Thursday, March 28, 2024

Kaufman urges increase in mandatory school attendance age

Kaufman

CHARLESTON -- Kanawha Circuit Court Judge Tod J. Kaufman says West Virginia needs to increase the mandatory school attendance age.

Kaufman spoke Feb. 9 at the statewide mid-winter convention of the West Virginia Association for Justice at the Embassy Suites in Charleston. The WVAJ is comprised of hundreds of attorneys, legal assistants, law students, law clerks and law professors from throughout West Virginia.

"As you know, many West Virginia kids don't go to school," Kaufman said. "They drop out. In my opinion, we would benefit from our raising the mandatory attendance age to 18, just as the President proposed that every state do, in his State of the Union address.

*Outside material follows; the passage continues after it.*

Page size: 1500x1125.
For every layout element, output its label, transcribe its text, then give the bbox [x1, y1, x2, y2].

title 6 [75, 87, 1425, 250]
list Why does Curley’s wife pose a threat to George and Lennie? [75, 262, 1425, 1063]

"Many of our children will never make it in school. Truancy is the bright red flag that lets us all know that we have core problems and issues that cannot be swept under the rug, can not be candy coated and must be dealt with firmly and quickly by all concerned. A child not in school is as harmful as standing still on the treadmill of a society that is going full speed.

"Creative, alternative, vocational and non-traditional approaches, may be the way to go for many who cannot or do not go to school."

Kaufman said more and more truancy cases wind up in court.

"They have been my 'impact' cases of late in my career," he said. "When I started as a judge, 'impact' meant cases that affected the whole of society by their precedent.

"Now, so many truancy cases by their very definition have perhaps the largest overall impact on society, to use 'impact' in a different way. When parents and families fail, the Court, the attorneys and all of the case workers involved are the only safety net the juveniles have for basic needs in life, starting with education."

Kaufman conclused by quoting author William Butler Yeats.

"Education is not the filling of a pail, but the lighting of a fire," he said.

Kaufman has been a Circuit Judge in Kanawha County, West Virginia's busiest trial court, for 22 years.